Although one usually looks up to their bosses, seeing them as role models, emulating them and of course learning from them, in the case of Roda Mehta, it is so much more. Roda was not merely a great leader, she virtually single-handedly redefined the role of media in Indian advertising forever. The media department got transformed from a somewhat tentative backroom operation into a crisp machine gleaming with precision and brimming over with significance. A new sense of scientific exactness pervaded the discipline - the vocabulary changed to include notions of media models, CPT’s, GRP’s, TRP’s and media planning gained new respect within the agency as well as with clients.
Her personal values of extreme accountability and transparency made media a sought after career. An interview with Roda filled everybody with fear, for she would brook no waffling. When I joined Ogilvy in the early 90’s, in the Media department the biggest difference that Roda had managed to make as compared to any other agency was the fact that Media was at par with Creative and Servicing. In other agencies, media was often the ‘bichara’ function- the media bit would be presented in a pitch “if there was time”. In O&M however, that was not the case; “three legs of a stool” was what it was called. The fact that it was practiced religiously was entirely because Roda had helped build a function of such formidable professionalism that it was an agency asset that was looked up to and valued.

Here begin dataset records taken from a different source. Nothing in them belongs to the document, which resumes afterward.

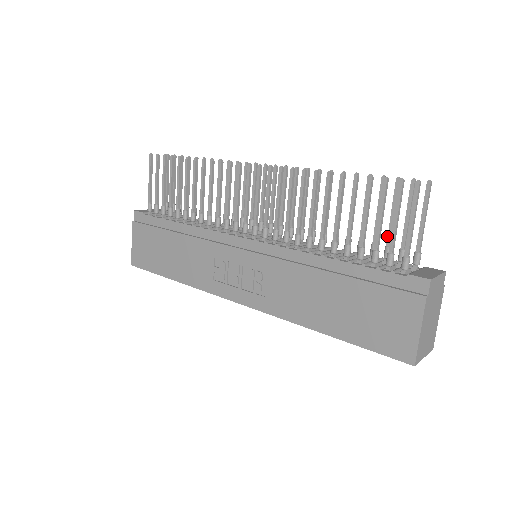
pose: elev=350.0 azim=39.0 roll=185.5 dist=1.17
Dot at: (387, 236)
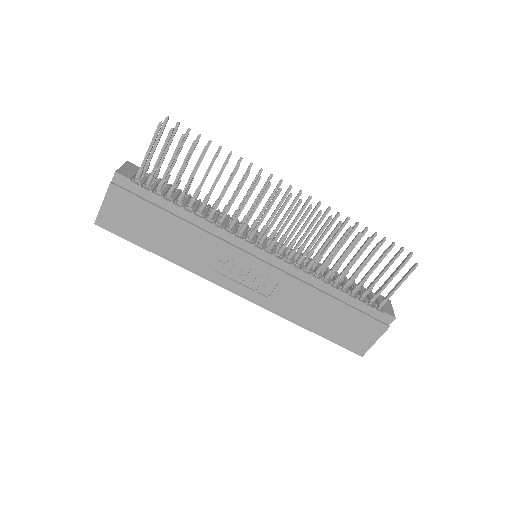
Dot at: occluded
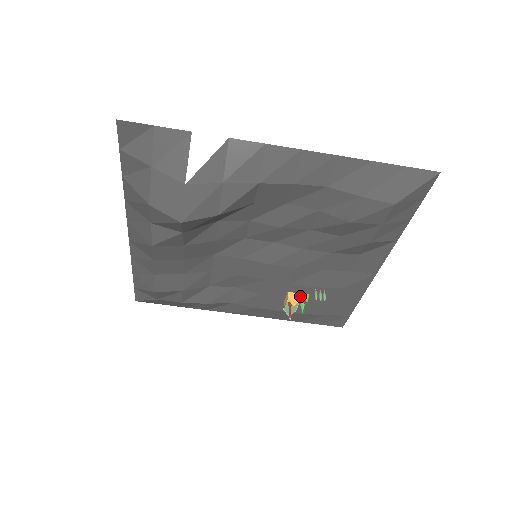
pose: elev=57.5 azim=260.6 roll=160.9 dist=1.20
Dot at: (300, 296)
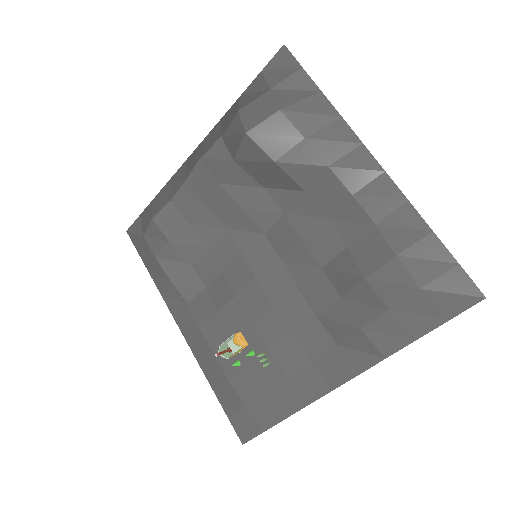
Dot at: (246, 349)
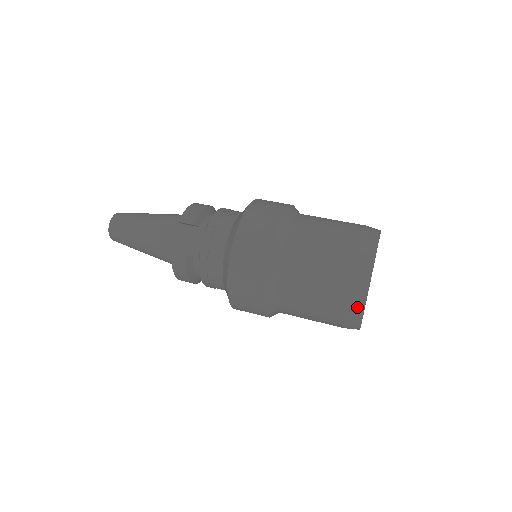
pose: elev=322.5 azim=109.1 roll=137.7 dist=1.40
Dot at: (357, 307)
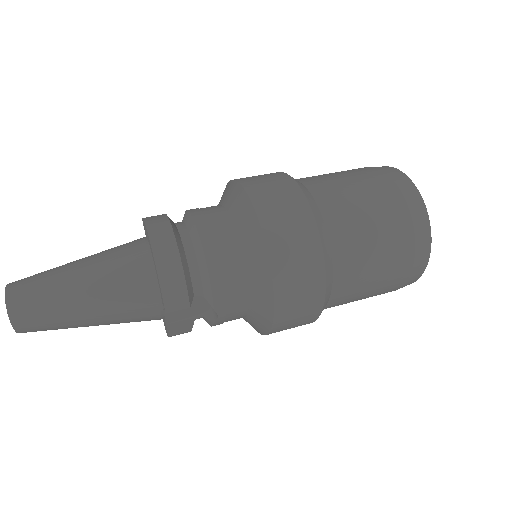
Dot at: occluded
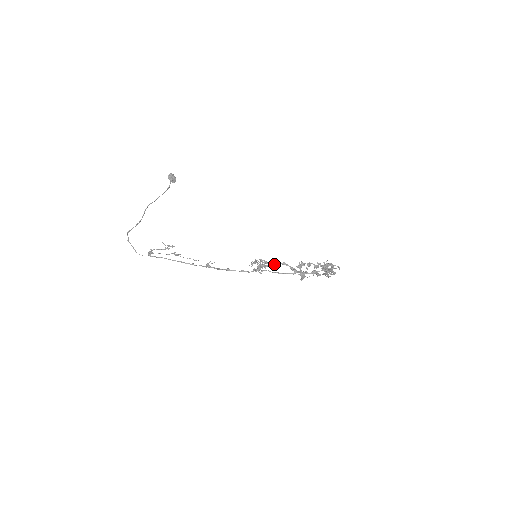
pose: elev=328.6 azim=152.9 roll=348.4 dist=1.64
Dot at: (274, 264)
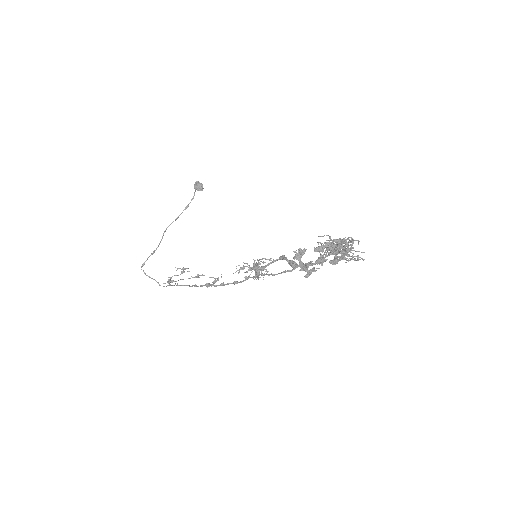
Dot at: (270, 262)
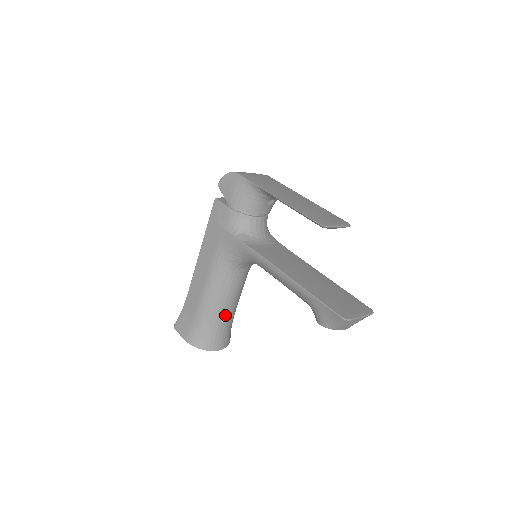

Clients suddenly looked at Media differently. I remember a Modi Xerox presentation where Media was presented first, an almost unheard of thing. For a client, Media suddenly became the financial arm which could buy them at one level impact and at another level, huge savings vis-a-vis the past through effective planning and buying. The person who stood tall through this transition and became the face of it was Roda. It is customary for people from an earlier era to believe that their heroes were somehow more iconic and larger-than-life than those who are leaders today, but I seriously doubt if anyone will challenge me when I say that they don’t make them like Roda Mehta anymore. Not by a long shot.